» WORK REQUEST 1
According to the article on intruder tools, who wrote Dnsrecon?

» READING PASSAGE
Intruder Tools

During reconnaissance, intruders gather information from public sources to learn about the target: the nature of the business, the technical infrastructure, architecture, products, and network configuration. The actions required to discover this information might seem harmless and might even be overlooked by security administrators as “network noise,” but the information gathered in the reconnaissance phase can be useful for launching a network attack. Social Engineering – manipulating people to divulge confidential information or tricking people to do things beneficial to the user – might become prevalent at this stage. If the reconnaissance is pulled off successfully, the target might not know until it is too late.

In this article, I describe some tools and techniques used in the planning, scoping, and recon portion of a penetration test. If you learn to use these recon tools, you’ll get a head start on the intruder by finding these vulnerabilities before they are subject to attack.

Domain Tools

Intruders and penetration testers use a number of tools to obtain DNS information. Many of these tools are very familiar to IT professionals. Tools such as nslookup and dig provide information on domain names, name servers, and network hosts accessible through the Internet. The popular whois service also offers a means for discovering domain information. The Nmap scanner’s -sL option (nmap -sL) performs a reverse DNS lookup on every IP address in the scan and queries the DNS server each time an IP address is listed.

In addition to these standard DNS tools, a pair of lesser known utilities also inhabit the toolboxes of many experienced pen testers. Dnsrecon , written by Carlos Perez, provides different methods for enumerating targets, such as querying for service-oriented architecture (SOA) and top-level domain, zone transfer, reverse-record lookup, service record enumeration, and brute force attacks on subdomain and host records with a wordlist:

# ./dnsrecon.rb  -t std  -d packetstormsecurity.org
packetstormsecurity.org,199.58.210.12,A
NS25.WORLDNIC.COM,205.178.190.13,SOA
ns25.worldnic.com,205.178.190.13,NS
ns26.worldnic.com,206.188.198.13,NS
mail.packetstormsecurity.org,199.58.210.12,MX,10

Fierce , written by Rsnake, queries your DNS servers of the target and attempts to dump the SOA records:

$ ./fierce.pl -dns <target> -wide -file output.txt

Fierce is interesting to run in larger organizations that have vast networks. If it finds anything, Fierce will scan up and down looking for anything else with the same domain name using reverse lookups.

» WORK REQUEST 2
Return the text read from all five entries below, line for line and unchanged, leaving out the pictures.

» SUPPLIED DATA
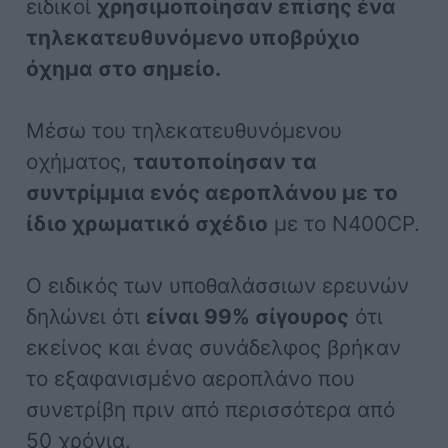
ειδικοί
χρησιμοποίησαν επίσης ένα
τηλεκατευθυνόμενο υποβρύχιο
όχημα στο σημείο.
Μέσω του τηλεκατευθυνόμενου
οχήματος,
ταυτοποίησαν τα
συντρίμμια ενός αεροπλάνου με το
ίδιο χρωματικό σχέδιο
με το N400CP.
Ο ειδικός των υποθαλάσσιων ερευνών
δηλώνει ότι
είναι 99% σίγουρος
ότι
εκείνος και ένας συνάδελφος βρήκαν
το εξαφανισμένο αεροπλάνο που
συνετρίβη πριν από περισσότερα από
50 χρόνια.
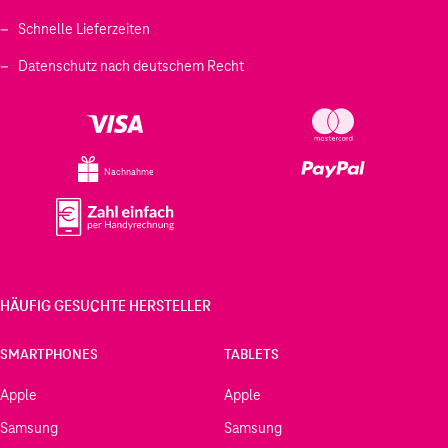
Schnelle Lieferzeiten
Datenschutz nach deutschem Recht
Nachnahme
HÄUFIG GESUCHTE HERSTELLER
SMARTPHONES
TABLETS
Apple
Apple
Samsung
Samsung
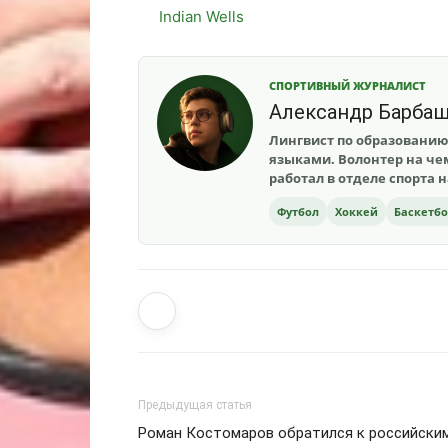
Indian Wells
СПОРТИВНЫЙ ЖУРНАЛИСТ
Александр Барба
Лингвист по образованию
языками. Волонтер на чем
работал в отделе спорта 
Футбол
Хоккей
Баскетб
Предыдущая статья
Роман Костомаров обратился к российски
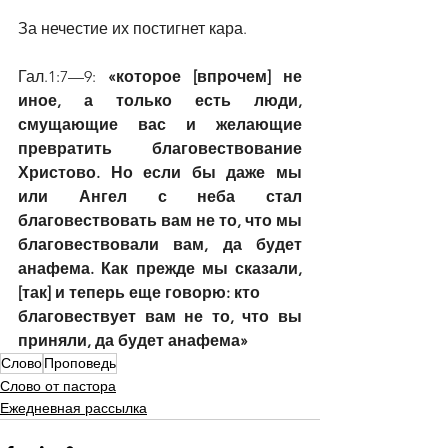
За нечестие их постигнет кара.
Гал.1:7—9: 
«которое [впрочем] не 
иное, а только есть люди, 
смущающие вас и желающие 
превратить благовествование 
Христово. Но если бы даже мы 
или Ангел с неба стал 
благовествовать вам не то, что мы 
благовествовали вам, да будет 
анафема. Как прежде мы сказали, 
[так] и теперь еще говорю: кто
благовествует вам не то, что вы 
приняли, да будет анафема»
Слово
Проповедь
Слово от пастора
Ежедневная рассылка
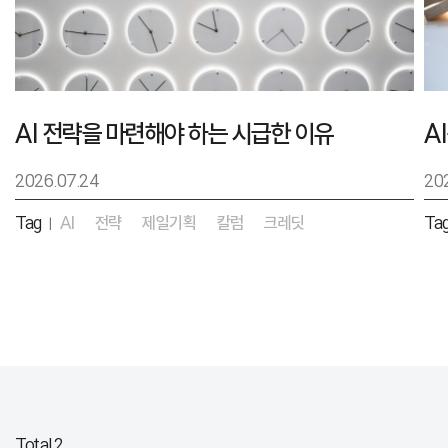
AI 전략을 마련해야 하는 시급한 이유
2026.07.24
20
Tag
AI
전략
제일기획
칼럼
크레딧
Ta
|
Total 2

» TASK RESULT 1
Carlos Perez

» TASK RESULT 2
ειδικοί
χρησιμοποίησαν επίσης ένα
τηλεκατευθυνόμενο υποβρύχιο
όχημα στο σημείο.
Μέσω του τηλεκατευθυνόμενου
οχήματος,
ταυτοποίησαν τα
συντρίμμια ενός αεροπλάνου με το
ίδιο χρωματικό σχέδιο
με το N400CP.
Ο ειδικός των υποθαλάσσιων ερευνών
δηλώνει ότι
είναι 99% σίγουρος
ότι
εκείνος και ένας συνάδελφος βρήκαν
το εξαφανισμένο αεροπλάνο που
συνετρίβη πριν από περισσότερα από
50 χρόνια.
Schnelle Lieferzeiten
Datenschutz nach deutschem Recht
Nachnahme
HÄUFIG GESUCHTE HERSTELLER
SMARTPHONES
TABLETS
Apple
Apple
Samsung
Samsung
Indian Wells
СПОРТИВНЫЙ ЖУРНАЛИСТ
Александр Барба
Лингвист по образованию
языками. Волонтер на чем
работал в отделе спорта 
Футбол
Хоккей
Баскетб
Предыдущая статья
Роман Костомаров обратился к российски
За нечестие их постигнет кара.
Гал.1:7—9: 
«которое [впрочем] не 
иное, а только есть люди, 
смущающие вас и желающие 
превратить благовествование 
Христово. Но если бы даже мы 
или Ангел с неба стал 
благовествовать вам не то, что мы 
благовествовали вам, да будет 
анафема. Как прежде мы сказали, 
[так] и теперь еще говорю: кто
благовествует вам не то, что вы 
приняли, да будет анафема»
Слово
Проповедь
Слово от пастора
Ежедневная рассылка
AI 전략을 마련해야 하는 시급한 이유
2026.07.24
20
Tag
AI
전략
제일기획
칼럼
크레딧
Ta
|
Total 2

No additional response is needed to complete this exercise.